Factor (F) XIII deficiency is a congenital rare bleeding disorder (RBD), with an estimated prevalence of 1 in 1 to 2 million individuals, and more than 1,200 patients have been diagnosed to date. In newborns, umbilical cord bleeding is typical, and later in life during trauma, surgery and even spontaneously prolonged bleeds, reproduction, and delivery complications occur frequently without appropriate replacement therapy. Also, an acquired form of FXIII deficiency may occur via massive bleeds or neutralizing antibodies. In the inherited form of FXIII deficiency, prophylaxis with FXIII concentrate is administered to prevent the very high risk of intracranial bleeds, the incidence being close to 30%. Laboratory diagnosis of FXIII deficiency is based on measuring plasma FXIII antigen and activity, and it is claimed that FXIII activity of around 5 IU/dL would suffice to protect from bleeds. However, at the low levels of detection, most FXIII methods are inaccurate, and quality controls and collaboration with reference laboratories are important to improve the accuracy of low-level FXIII measurements. The trough target for prophylaxis should be set to 10 to 20 IU/dL, which is achievable by administration of 25 to 35 IU/kg every 4 to 6 weeks. However, general risk factors influencing hemostasis should be carefully evaluated, including anemia and hypertension. Fibrin cross-linking by FXIII is of major importance and red cells bind to fibrin partially via platelets and FXIII to promote clot strength. Physiologically, platelets and macrophages contain FXIII providing cellular support; thus, the patients may benefit from platelet transfusion during problematic bleeds. Plasma-derived and recently a recombinant FXIII concentrate are available; however, the latter has mainly anecdotal data regarding management of bleeds and surgery, and its access is limited due to the high cost. The international registry RBD database, (RBDD) continues to gain cumulative knowledge, and registration of all FXIII deficient patients, both inherited and acquired, is highly recommended.

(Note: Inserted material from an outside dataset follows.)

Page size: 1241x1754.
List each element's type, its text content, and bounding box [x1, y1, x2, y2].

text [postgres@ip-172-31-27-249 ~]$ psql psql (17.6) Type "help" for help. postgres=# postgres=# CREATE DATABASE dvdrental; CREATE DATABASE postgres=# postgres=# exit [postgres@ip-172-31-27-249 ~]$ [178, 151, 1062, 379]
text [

因子(F)XIII缺乏症是一种先天性罕见出血性疾病(RBD),估计患病率为100万至200万人中有1人,迄今为止已诊断出1200多名患者。在新生儿中,脐带出血很典型,在生命后期,在创伤、手术期间,甚至在没有适当替代治疗的情况下,自发的长时间出血、生殖和分娩并发症也经常发生。此外,获得性FXIII缺乏症可能通过大量出血或中和抗体而发生。在遗传性FXIII缺乏症中,给予FXIII浓缩物进行预防以防止颅内出血的极高风险,颅内出血的发生率接近30%。FXIII缺乏症的实验室诊断基于测量血浆FXIII抗原和活性,据称约5 IU/dL的FXIII活性足以预防出血。然而,在低检测水平时,大多数FXIII检测方法不准确,质量控制以及与参考实验室的合作对于提高低水平FXIII测量的准确性很重要。预防的谷值目标应设定为10至20 IU/dL,每4至6周给予25至35 IU/kg即可达到。然而,应仔细评估影响止血的一般危险因素,包括贫血和高血压。FXIII对纤维蛋白的交联至关重要,红细胞部分通过血小板和FXIII与纤维蛋白结合以增强凝块强度。生理上,血小板和巨噬细胞含有FXIII以提供细胞支持;因此,患者在出现问题性出血时可能受益于血小板输注。有血浆来源的以及最近一种重组FXIII浓缩物;然而,后者关于出血和手术管理的主要是轶事性数据,并且由于成本高其可及性有限。国际注册RBD数据库(RBDD)不断积累知识,强烈建议对所有遗传性和获得性FXIII缺乏症患者进行登记。